-- AVAILABLE RECORDS follows --

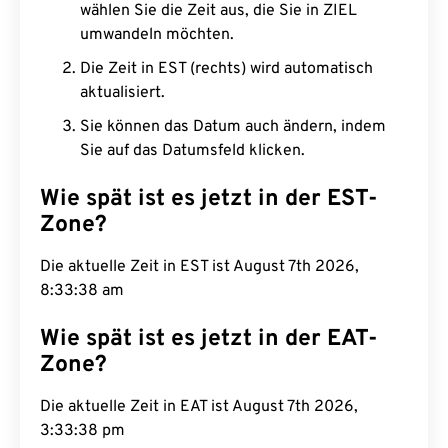
wählen Sie die Zeit aus, die Sie in ZIEL
umwandeln möchten.
Die Zeit in EST (rechts) wird automatisch
aktualisiert.
Sie können das Datum auch ändern, indem
Sie auf das Datumsfeld klicken.
Wie spät ist es jetzt in der EST-
Zone?
Die aktuelle Zeit in EST ist August 7th 2026,
8:33:39 am
Wie spät ist es jetzt in der EAT-
Zone?
Die aktuelle Zeit in EAT ist August 7th 2026,
3:33:39 pm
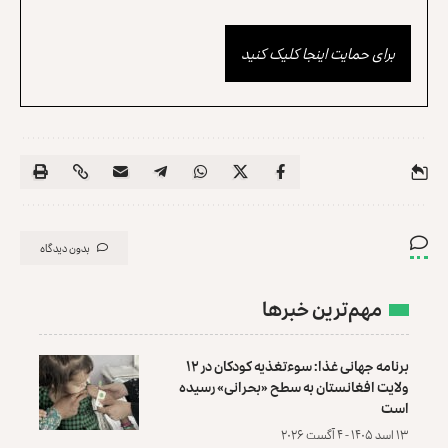
برای حمایت اینجا کلیک کنید
بدون دیدگاه
مهم‌ترین خبرها
برنامه جهانی غذا: سوءتغذیه کودکان در ۱۲
ولایت افغانستان به سطح «بحرانی» رسیده
است
۱۳ اسد ۱۴۰۵ - ۴ آگست ۲۰۲۶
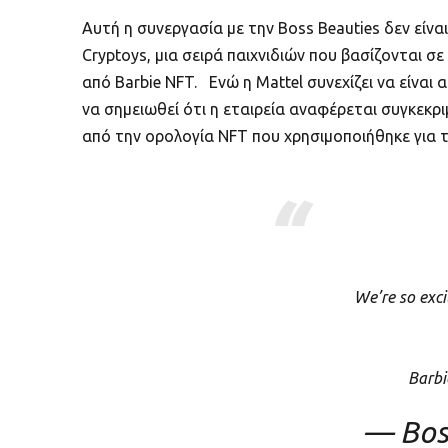
Αυτή η συνεργασία με την Boss Beauties δεν είνα
Cryptoys, μια σειρά παιχνιδιών που βασίζονται σε
από Barbie NFT. Ενώ η Mattel συνεχίζει να είνα
να σημειωθεί ότι η εταιρεία αναφέρεται συγκεκρ
από την ορολογία NFT που χρησιμοποιήθηκε για τ
We’re so exc
Barbi
— Bos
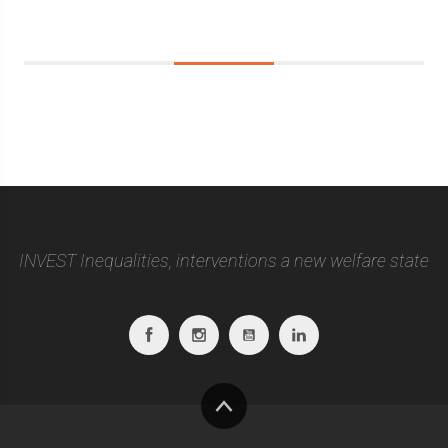
Sidebar
INVEST Inequalities, interventions a new welfare state
Facebook
Instagram
Youtube
Linkedin
To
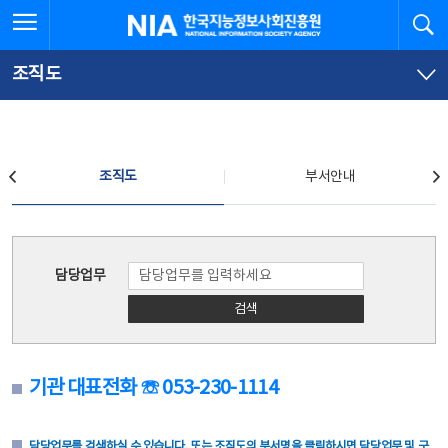
본
전
전체메뉴 열기
검
한국지능정보사회진흥원
문
체
바
메
로
뉴
가
바
조직도
기
로
가
기
조직도
조직도
부서안내
조직도
담당업무
검색
기관 대표전화 ☏ 053-230-1114
담당업무를 검색하실 수 있습니다. 또는 조직도의 부서명을 클릭하시면 담당업무 및 구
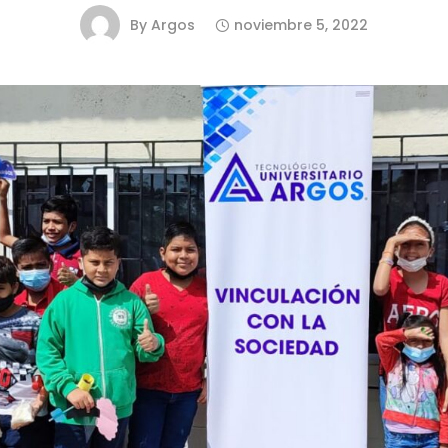
By
Argos
noviembre 5, 2022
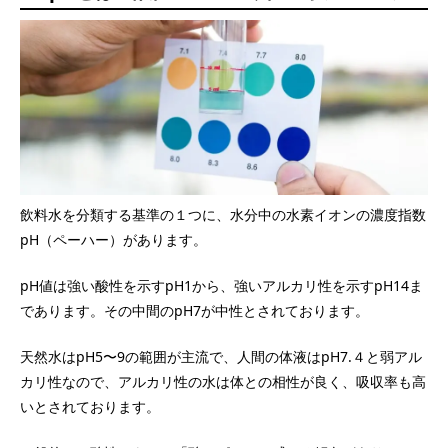
飲料水を分類する基準の１つに、水分中の水素イオンの濃度指数
pH（ペーハー）があります。
pH値は強い酸性を示すpH1から、強いアルカリ性を示すpH14ま
であります。その中間のpH7が中性とされております。
天然水はpH5〜9の範囲が主流で、人間の体液はpH7.４と弱アル
カリ性なので、アルカリ性の水は体との相性が良く、吸収率も高
いとされております。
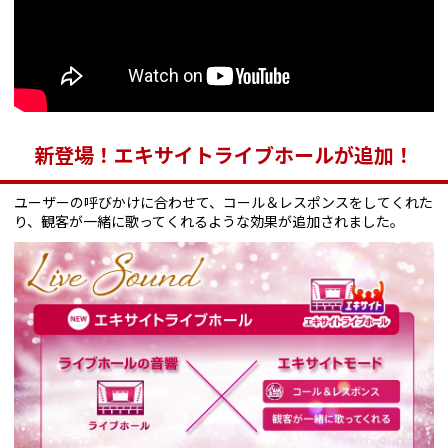
新登場！エキサイトライブホールが追加！
ユーザーの呼びかけに合わせて、コール＆レスポンスをしてくれた
り、観客が一緒に歌ってくれるような効果が追加されました。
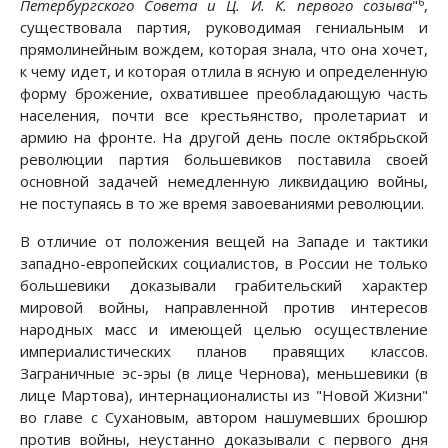
6
Петербургского Совета и Ц. И. К. первого созыва
"
,
существовала партия, руководимая гениальным и
прямолинейным вождем, которая знала, что она хочет,
к чему идет, и которая отлила в ясную и определенную
форму брожение, охватившее преобладающую часть
населения, почти все крестьянство, пролетариат и
армию на фронте. На другой день после октябрьской
революции партия большевиков поставила своей
основной задачей немедленную ликвидацию войны,
не поступаясь в то же время завоеваниями революции.
В отличие от положения вещей на Западе и тактики
западно-европейских социалистов, в России не только
большевики доказывали грабительский характер
мировой войны, направленной против интересов
народных масс и имеющей целью осуществление
империалистических планов правящих классов.
Заграничные эс-эры (в лице Чернова), меньшевики (в
лице Мартова), интернационалисты из "Новой Жизни"
во главе с Сухановым, автором нашумевших брошюр
против войны, неустанно доказывали с первого дня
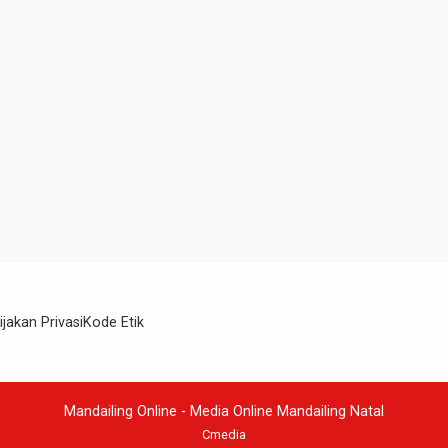
ijakan Privasi
Kode Etik
Mandailing Online - Media Online Mandailing Natal
Cmedia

-- AVAILABLE RECORDS concluded --

TASK DIRECTIONS: Set the pictures aside and reproduce the data above exactly.

OUTPUT BELOW:
wählen Sie die Zeit aus, die Sie in ZIEL
umwandeln möchten.
Die Zeit in EST (rechts) wird automatisch
aktualisiert.
Sie können das Datum auch ändern, indem
Sie auf das Datumsfeld klicken.
Wie spät ist es jetzt in der EST-
Zone?
Die aktuelle Zeit in EST ist August 7th 2026,
8:33:39 am
Wie spät ist es jetzt in der EAT-
Zone?
Die aktuelle Zeit in EAT ist August 7th 2026,
3:33:39 pm
برای حمایت اینجا کلیک کنید
بدون دیدگاه
مهم‌ترین خبرها
برنامه جهانی غذا: سوءتغذیه کودکان در ۱۲
ولایت افغانستان به سطح «بحرانی» رسیده
است
۱۳ اسد ۱۴۰۵ - ۴ آگست ۲۰۲۶
Αυτή η συνεργασία με την Boss Beauties δεν είνα
Cryptoys, μια σειρά παιχνιδιών που βασίζονται σε
από Barbie NFT. Ενώ η Mattel συνεχίζει να είνα
να σημειωθεί ότι η εταιρεία αναφέρεται συγκεκρ
από την ορολογία NFT που χρησιμοποιήθηκε για τ
We’re so exc
Barbi
— Bos
Sidebar
INVEST Inequalities, interventions a new welfare state
Facebook
Instagram
Youtube
Linkedin
To
본
전
전체메뉴 열기
검
한국지능정보사회진흥원
문
체
바
메
로
뉴
가
바
조직도
기
로
가
기
조직도
조직도
부서안내
조직도
담당업무
검색
기관 대표전화 ☏ 053-230-1114
담당업무를 검색하실 수 있습니다. 또는 조직도의 부서명을 클릭하시면 담당업무 및 구
By
Argos
noviembre 5, 2022
飲料水を分類する基準の１つに、水分中の水素イオンの濃度指数
pH（ペーハー）があります。
pH値は強い酸性を示すpH1から、強いアルカリ性を示すpH14ま
であります。その中間のpH7が中性とされております。
天然水はpH5〜9の範囲が主流で、人間の体液はpH7.４と弱アル
カリ性なので、アルカリ性の水は体との相性が良く、吸収率も高
いとされております。
新登場！エキサイトライブホールが追加！
ユーザーの呼びかけに合わせて、コール＆レスポンスをしてくれた
り、観客が一緒に歌ってくれるような効果が追加されました。
6
Петербургского Совета и Ц. И. К. первого созыва
"
,
существовала партия, руководимая гениальным и
прямолинейным вождем, которая знала, что она хочет,
к чему идет, и которая отлила в ясную и определенную
форму брожение, охватившее преобладающую часть
населения, почти все крестьянство, пролетариат и
армию на фронте. На другой день после октябрьской
революции партия большевиков поставила своей
основной задачей немедленную ликвидацию войны,
не поступаясь в то же время завоеваниями революции.
В отличие от положения вещей на Западе и тактики
западно-европейских социалистов, в России не только
большевики доказывали грабительский характер
мировой войны, направленной против интересов
народных масс и имеющей целью осуществление
империалистических планов правящих классов.
Заграничные эс-эры (в лице Чернова), меньшевики (в
лице Мартова), интернационалисты из "Новой Жизни"
во главе с Сухановым, автором нашумевших брошюр
против войны, неустанно доказывали с первого дня
ijakan Privasi
Kode Etik
Mandailing Online - Media Online Mandailing Natal
Cmedia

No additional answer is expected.